FIXING MISALIGNED AND IMPROPERLY REFERENCED SPATIAL DATA
We first have to understand that the earth is a sphere, and the map is a flat surface. When a map is created in GIS Software, a 3D surface is projected to a 2D surface in our map interface to make our analysis easier. Therefore we need to acknowledge that distortion will occur when map is projected. The distortion might affect angles, direction, areas, shapes.
Different spatial data layers from different sources might be based on different Geographical Coordinate System, when they are added to the map interface, the ArcGIS will automatically aligned them. This built-in feature is called Projection-On-The-Fly. However this does not modify the spatial coordinate information but just make it “look like” they are in the same coordinate system for display purpose.

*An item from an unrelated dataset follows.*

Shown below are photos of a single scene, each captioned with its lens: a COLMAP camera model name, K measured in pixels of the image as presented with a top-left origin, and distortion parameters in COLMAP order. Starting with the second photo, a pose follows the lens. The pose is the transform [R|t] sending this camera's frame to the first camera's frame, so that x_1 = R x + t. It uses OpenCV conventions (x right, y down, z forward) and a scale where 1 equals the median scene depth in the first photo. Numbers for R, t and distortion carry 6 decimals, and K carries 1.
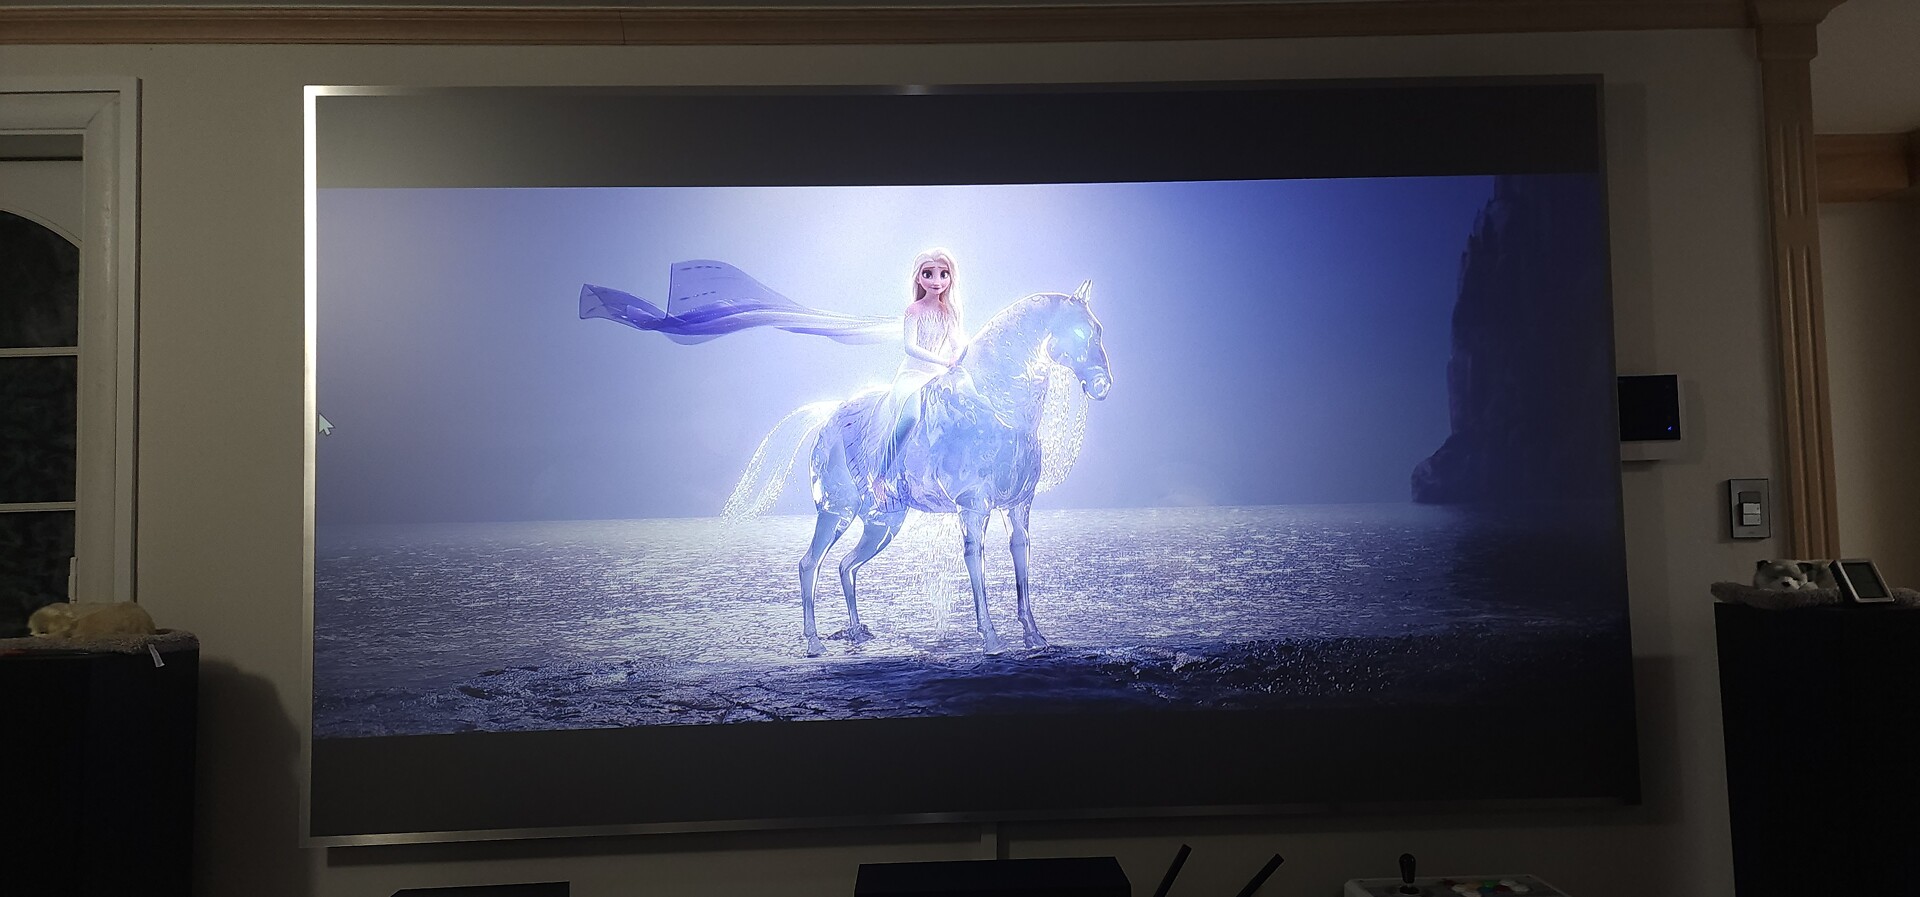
lens RADIAL K [[1320.0, 0, 963.9], [0, 1320.0, 450.5], [0, 0, 1]] dist [0.041506, -0.044603]
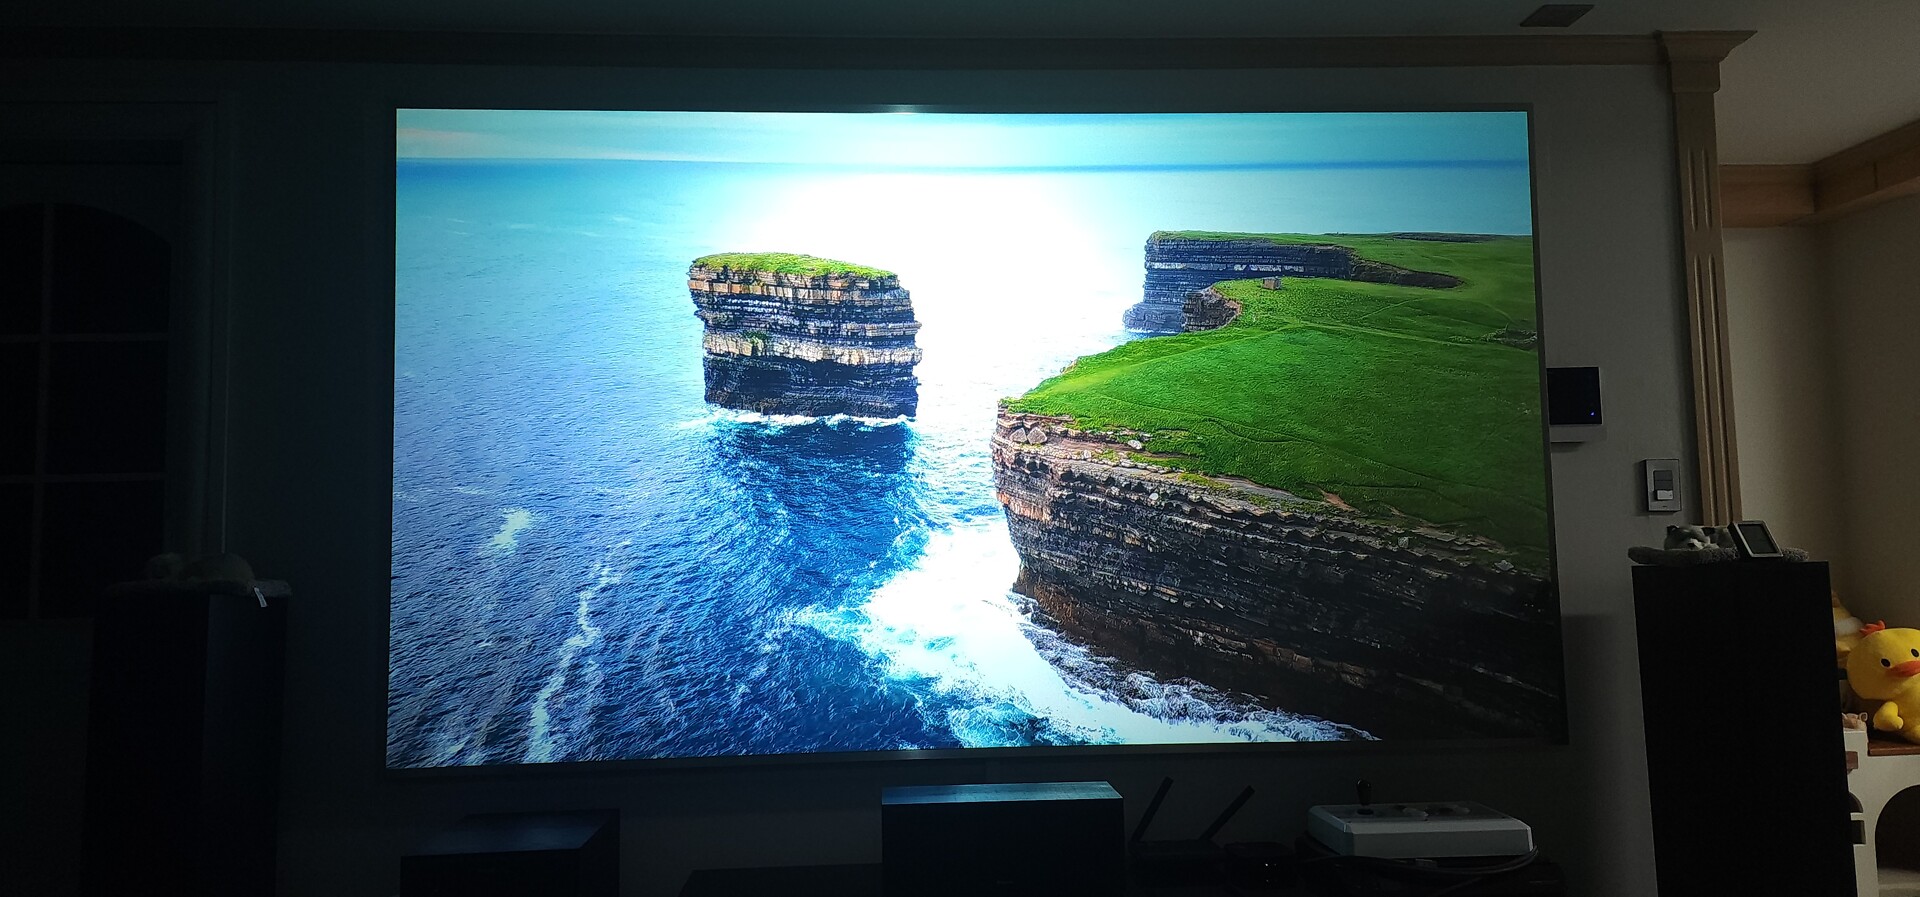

When performing spatial analysis it is a good practice to change the projection for a layer into a common spatial reference system. Before the spatial analysis, it’s necessary to check each layer’s GCS by checking layers properties and take notes. For Data that’s missing the spatial reference system, we need to add the approbate coordinate system by in layer’s properties under the “XY Coordinate” tab.
If we want to perform a specific spatial analysis on a certain projected coordinate system, we need to transform the coordinates. This function can be toggled by: ArcToolbox > Data Management Tools > Projections and Transformations > Project. Select the appropriate Output Coordinate System and hit OK a new layer with different spatial reference system should be showing soon.
THE ADVANTAGES TO USING REMOTELY SENSED LANDSAT DATA FOR GEOGRAPHIC ANALYSIS
Remote sensing data has been quite powerful in performing geographic analysis especially for observing changes of an area over time. For example, Landsat is able to update the image every 16 days. Remote sense data enable us to analyze the topography, water, vegetation and etc easily due to the colour bands and multi-spectrum image. There are a lot of fields that remote sensing data can be applied: examining the change of topography after a disaster, observing the ice retreat of Antarctica and etc. On the other hands, since remote sensing data is digital now, it allows quick spatial analysis timelessly accessible everywhere.